[Start of section]

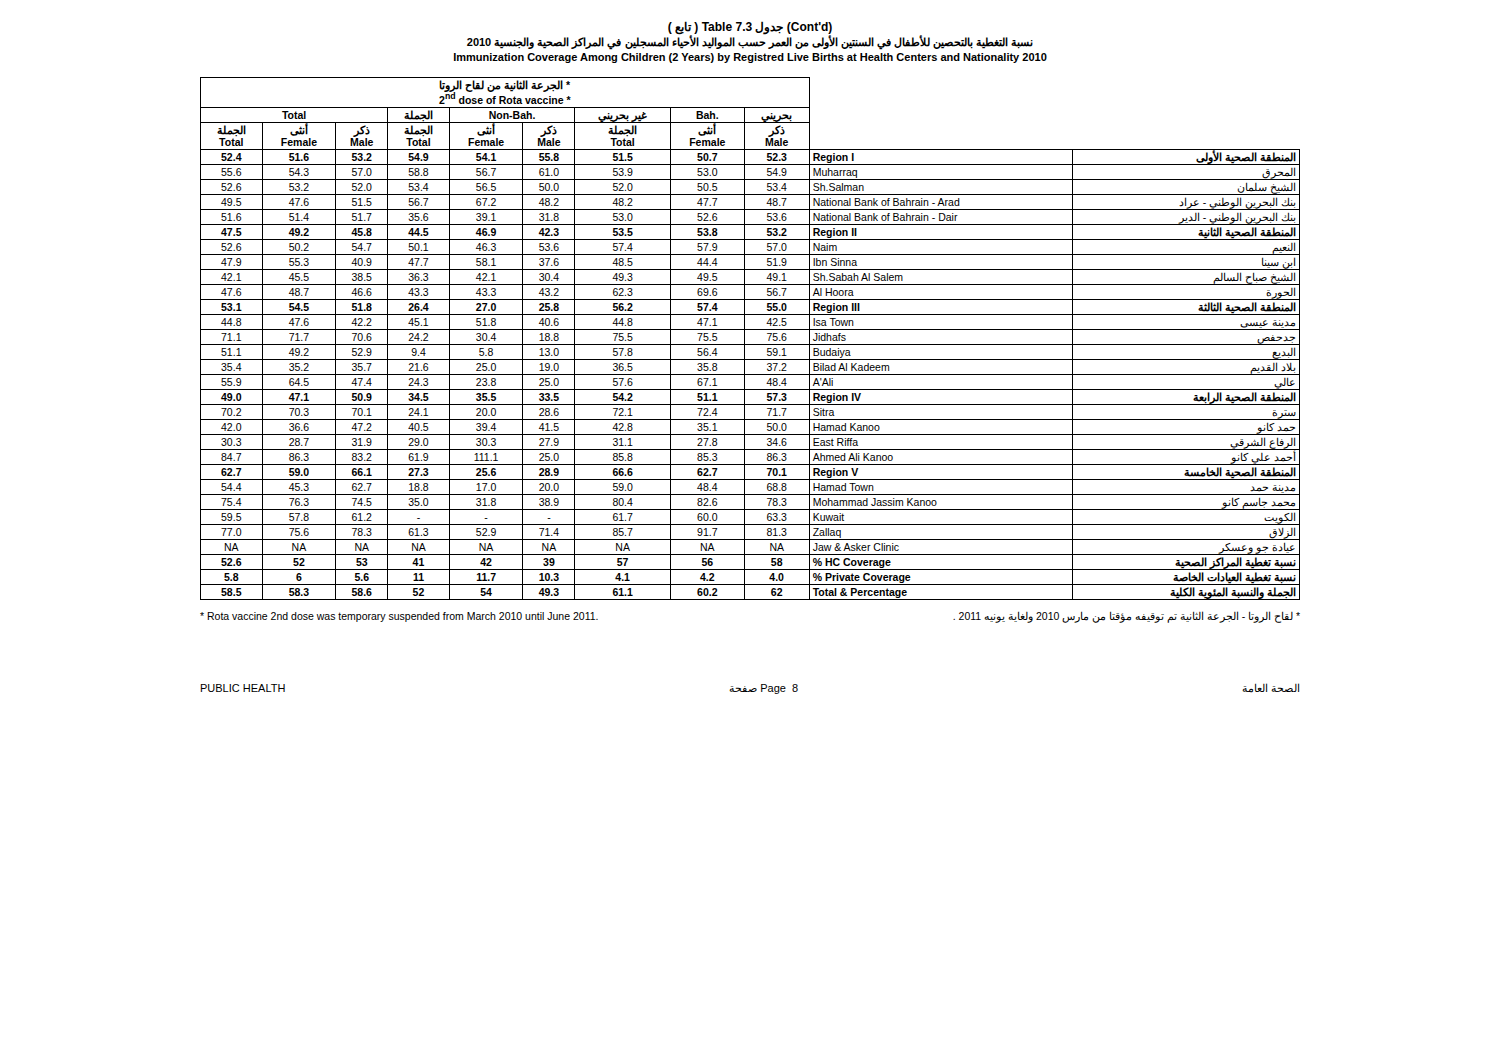( تابع ) Table 7.3 جدول (Cont'd)
نسبة التغطية بالتحصين للأطفال في السنتين الأولى من العمر حسب المواليد الأحياء المسجلين في المراكز الصحية والجنسية 2010
Immunization Coverage Among Children (2 Years) by Registred Live Births at Health Centers and Nationality 2010
| الجرعة الثانية من لقاح الروتا * 2 nd dose of Rota vaccine * | |
| --- | --- |
| Total | الجملة | Non-Bah. | غير بحريني | Bah. | بحريني |
| الجملة Total | أنثى Female | ذكر Male | الجملة Total | أنثى Female | ذكر Male | الجملة Total | أنثى Female | ذكر Male |
| 52.4 | 51.6 | 53.2 | 54.9 | 54.1 | 55.8 | 51.5 | 50.7 | 52.3 | Region I | المنطقة الصحية الأولى |
| 55.6 | 54.3 | 57.0 | 58.8 | 56.7 | 61.0 | 53.9 | 53.0 | 54.9 | Muharraq | المحرق |
| 52.6 | 53.2 | 52.0 | 53.4 | 56.5 | 50.0 | 52.0 | 50.5 | 53.4 | Sh.Salman | الشيخ سلمان |
| 49.5 | 47.6 | 51.5 | 56.7 | 67.2 | 48.2 | 48.2 | 47.7 | 48.7 | National Bank of Bahrain - Arad | بنك البحرين الوطني - عراد |
| 51.6 | 51.4 | 51.7 | 35.6 | 39.1 | 31.8 | 53.0 | 52.6 | 53.6 | National Bank of Bahrain - Dair | بنك البحرين الوطني - الدير |
| 47.5 | 49.2 | 45.8 | 44.5 | 46.9 | 42.3 | 53.5 | 53.8 | 53.2 | Region II | المنطقة الصحية الثانية |
| 52.6 | 50.2 | 54.7 | 50.1 | 46.3 | 53.6 | 57.4 | 57.9 | 57.0 | Naim | النعيم |
| 47.9 | 55.3 | 40.9 | 47.7 | 58.1 | 37.6 | 48.5 | 44.4 | 51.9 | Ibn Sinna | ابن سينا |
| 42.1 | 45.5 | 38.5 | 36.3 | 42.1 | 30.4 | 49.3 | 49.5 | 49.1 | Sh.Sabah Al Salem | الشيخ صباح السالم |
| 47.6 | 48.7 | 46.6 | 43.3 | 43.3 | 43.2 | 62.3 | 69.6 | 56.7 | Al Hoora | الحورة |
| 53.1 | 54.5 | 51.8 | 26.4 | 27.0 | 25.8 | 56.2 | 57.4 | 55.0 | Region III | المنطقة الصحية الثالثة |
| 44.8 | 47.6 | 42.2 | 45.1 | 51.8 | 40.6 | 44.8 | 47.1 | 42.5 | Isa Town | مدينة عيسى |
| 71.1 | 71.7 | 70.6 | 24.2 | 30.4 | 18.8 | 75.5 | 75.5 | 75.6 | Jidhafs | جدحفص |
| 51.1 | 49.2 | 52.9 | 9.4 | 5.8 | 13.0 | 57.8 | 56.4 | 59.1 | Budaiya | البديع |
| 35.4 | 35.2 | 35.7 | 21.6 | 25.0 | 19.0 | 36.5 | 35.8 | 37.2 | Bilad Al Kadeem | بلاد القديم |
| 55.9 | 64.5 | 47.4 | 24.3 | 23.8 | 25.0 | 57.6 | 67.1 | 48.4 | A'Ali | عالي |
| 49.0 | 47.1 | 50.9 | 34.5 | 35.5 | 33.5 | 54.2 | 51.1 | 57.3 | Region IV | المنطقة الصحية الرابعة |
| 70.2 | 70.3 | 70.1 | 24.1 | 20.0 | 28.6 | 72.1 | 72.4 | 71.7 | Sitra | سترة |
| 42.0 | 36.6 | 47.2 | 40.5 | 39.4 | 41.5 | 42.8 | 35.1 | 50.0 | Hamad Kanoo | حمد كانو |
| 30.3 | 28.7 | 31.9 | 29.0 | 30.3 | 27.9 | 31.1 | 27.8 | 34.6 | East Riffa | الرفاع الشرقي |
| 84.7 | 86.3 | 83.2 | 61.9 | 111.1 | 25.0 | 85.8 | 85.3 | 86.3 | Ahmed Ali Kanoo | أحمد علي كانو |
| 62.7 | 59.0 | 66.1 | 27.3 | 25.6 | 28.9 | 66.6 | 62.7 | 70.1 | Region V | المنطقة الصحية الخامسة |
| 54.4 | 45.3 | 62.7 | 18.8 | 17.0 | 20.0 | 59.0 | 48.4 | 68.8 | Hamad Town | مدينة حمد |
| 75.4 | 76.3 | 74.5 | 35.0 | 31.8 | 38.9 | 80.4 | 82.6 | 78.3 | Mohammad Jassim Kanoo | محمد جاسم كانو |
| 59.5 | 57.8 | 61.2 | - | - | - | 61.7 | 60.0 | 63.3 | Kuwait | الكويت |
| 77.0 | 75.6 | 78.3 | 61.3 | 52.9 | 71.4 | 85.7 | 91.7 | 81.3 | Zallaq | الزلاق |
| NA | NA | NA | NA | NA | NA | NA | NA | NA | Jaw & Asker Clinic | عيادة جو وعسكر |
| 52.6 | 52 | 53 | 41 | 42 | 39 | 57 | 56 | 58 | % HC Coverage | نسبة تغطية المراكز الصحية |
| 5.8 | 6 | 5.6 | 11 | 11.7 | 10.3 | 4.1 | 4.2 | 4.0 | % Private Coverage | نسبة تغطية العيادات الخاصة |
| 58.5 | 58.3 | 58.6 | 52 | 54 | 49.3 | 61.1 | 60.2 | 62 | Total & Percentage | الجملة والنسبة المئوية الكلية |
* Rota vaccine 2nd dose was temporary suspended from March 2010 until June 2011. * لقاح الروتا - الجرعة الثانية تم توقيفه مؤقتا من مارس 2010 ولغاية يونيه 2011 .
PUBLIC HEALTH صفحة Page 8 الصحة العامة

[End of section]

REQUIRED WORK:
In the entries above, find each line with the word "Kanoo" and show it.

YOUR SOLUTION:
| 42.0 | 36.6 | 47.2 | 40.5 | 39.4 | 41.5 | 42.8 | 35.1 | 50.0 | Hamad Kanoo | حمد كانو |
| 84.7 | 86.3 | 83.2 | 61.9 | 111.1 | 25.0 | 85.8 | 85.3 | 86.3 | Ahmed Ali Kanoo | أحمد علي كانو |
| 75.4 | 76.3 | 74.5 | 35.0 | 31.8 | 38.9 | 80.4 | 82.6 | 78.3 | Mohammad Jassim Kanoo | محمد جاسم كانو |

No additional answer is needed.